George Coe, Jr., appeals the 175-month term of imprisonment imposed following his guilty plea conviction to conspiracy to commit wire fraud. See 18 U.S.C. §§ 371, 1343, 1349, 2326. Coe argues that (1) the district court clearly erred in enhancing his offense level by two levels pursuant to U.S.S.G. § 3Al.l(b)(l) based on his knowledge of the vulnerability of a victim of the offense; (2) the district court committed procedural error in sentencing him on the basis of clearly erroneous facts regarding his criminal history; (3) the district court committed procedural error in failing to adequately explain the reasons for the above-guidelines sentence; and (4) his sentence is substantively unreasonable.
Pursuant to Gall v. United States, 552 U.S. 38, 49-51, 128 S.Ct. 586, 169 L.Ed.2d 445 (2007), this court engages in a bifurcated review process of the sentence imposed by the district court. United States v. Delgado-Martinez, 564 F.3d 750, 752 (5th Cir.2009). First, this court considers whether the district court committed a “significant procedural error,” such as miscalculating the advisory guidelines range. Id. at 752-53. If there is no error or the error is harmless, this court may proceed to the second step and review the substantive reasonableness of the sentence imposed for an abuse of discretion. Id. at 753. Although Coe preserved his challenge to the district court’s application of the vulnerable victim enhancement by raising the issue in the district court, Coe failed to preserve his remaining appellate issues, and, therefore, those issues are reviewable for plain error only. See Puckett v. United States, 556 U.S. 129, 135, 129 S.Ct. 1423, 173 L.Ed.2d 266 (2009); United States v. Mondragon-Santiago, 564 F.3d 357, 361 (5th Cir.2009).

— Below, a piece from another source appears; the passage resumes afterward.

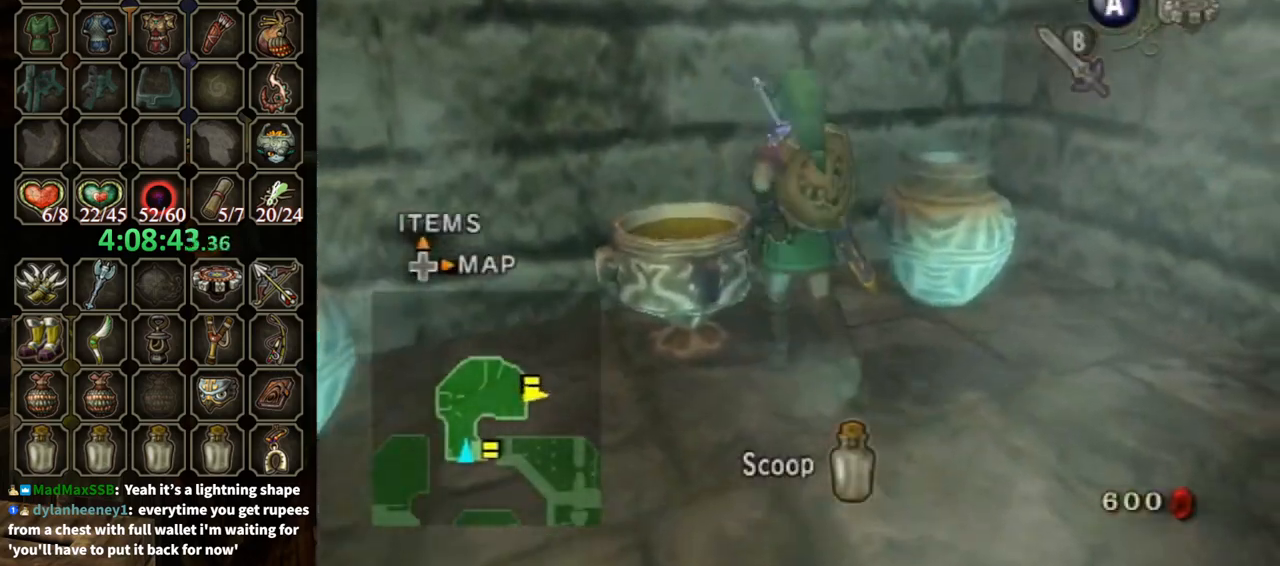
{"buttons": [], "left_stick": "center", "right_stick": "center", "events": [[33, "Y", "down"], [133, "Y", "up"]]}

“[T]he determination of whether a victim is vulnerable is a factual finding that the district court is best-suited to make.” United States v. Wilcox, 631 F.3d 740, 753-54 (5th Cir.), cert. denied, — U.S. -, 131 S.Ct. 2921, 179 L.Ed.2d 1260 (2011). Contrary to Coe’s assertion, a victim need not be targeted for the two-level increase in United States Sentencing Guideline § 3Al.l(b)(l) to apply. United States v. Gonzales, 436 F.3d 560, 585 (5th Cir.2006). Coe does not dispute that he secured from the internet lists of names of potential victims, talked to victims of the scheme on the phone, and could tell that some of the victims were elderly. Coe also does not dispute that some victims were “reloaded.” Because it was plausible in light of the record as a whole that Coe knew or should have known that at least one of the victims of his offense conduct was a vulnerable victim, Coe has not demonstrated that the district court clearly erred. See Wilcox, 631 F.3d at 756.

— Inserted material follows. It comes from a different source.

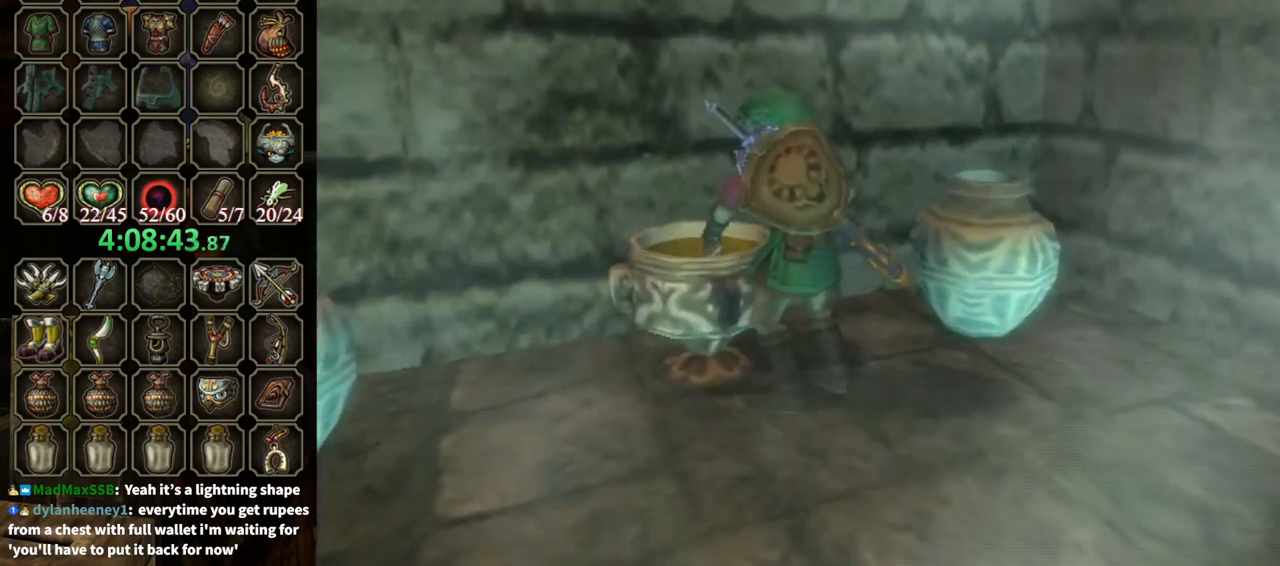
{"buttons": [], "left_stick": "center", "right_stick": "center", "events": []}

Coe has not demonstrated error, plain or otherwise, with respect to his argument that the court imposed his sentence on the basis of clearly erroneous facts. See Gall, 552 U.S. at 51, 128 S.Ct. 586; Puckett, 556 U.S. at 135, 129 S.Ct. 1423. Contrary to Coe’s argument that the district court failed to rule on his motion for a downward departure from the Guidelines, the court expressly considered the motion at sentencing and implicitly denied the motion for a below-guidelines sentence when im*956posing the upward variance. Because the record shows that the district court “carefully explained” its reasons for imposing an upward variance, Coe has not demonstrated error, plain or otherwise with respect to his argument that the district court procedurally erred in failing to provide an adequate explanation for the sentence. United States v. Smith, 440 F.3d 704, 708 (5th Cir.2006); see also United States v. Mares, 402 F.3d 511, 519 (5th Cir.2005).

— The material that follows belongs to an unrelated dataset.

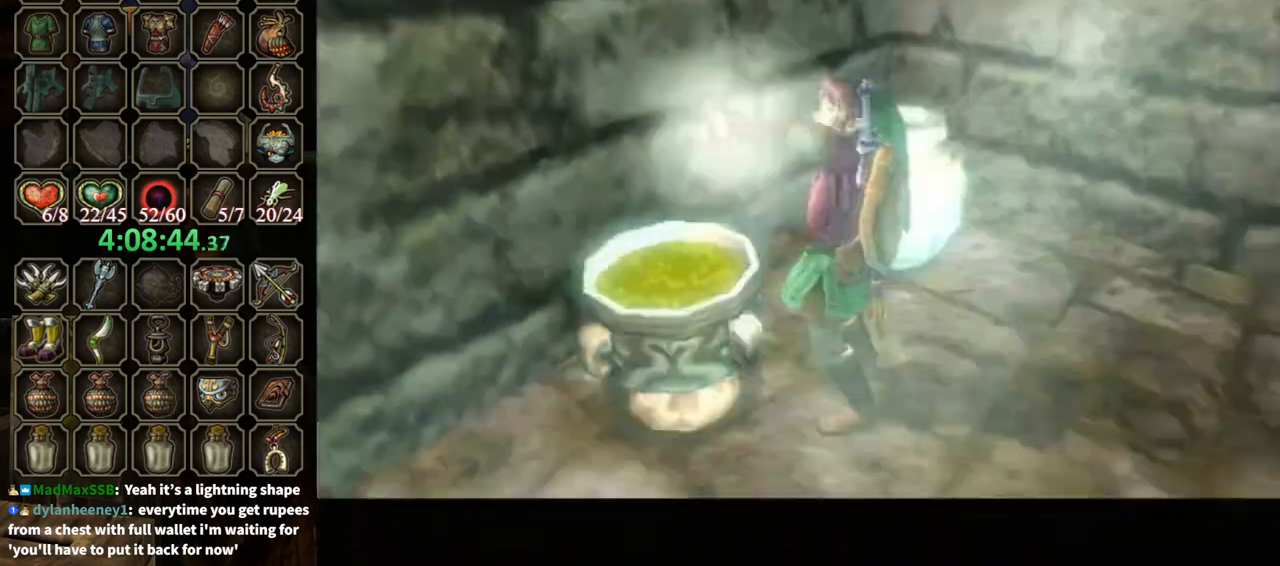
{"buttons": [], "left_stick": "center", "right_stick": "center", "events": []}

The district court’s determination that a 175-month sentence was appropriate is justified by the 18 U.S.C. § 3553(a) factors and is not unreasonable under the circumstances. Coe has not demonstrated plain error with respect to his substantive reasonableness argument. See United States v. Brantley, 537 F.3d 347, 349-50 (5th Cir.2008). Accordingly, the judgment of the district court is AFFIRMED.
Pursuant to 5th Cir. R. 47.5, the court has determined that this opinion should not be published and is not precedent except under the limited circumstances set forth in 5th Cir. R. 47.5.4.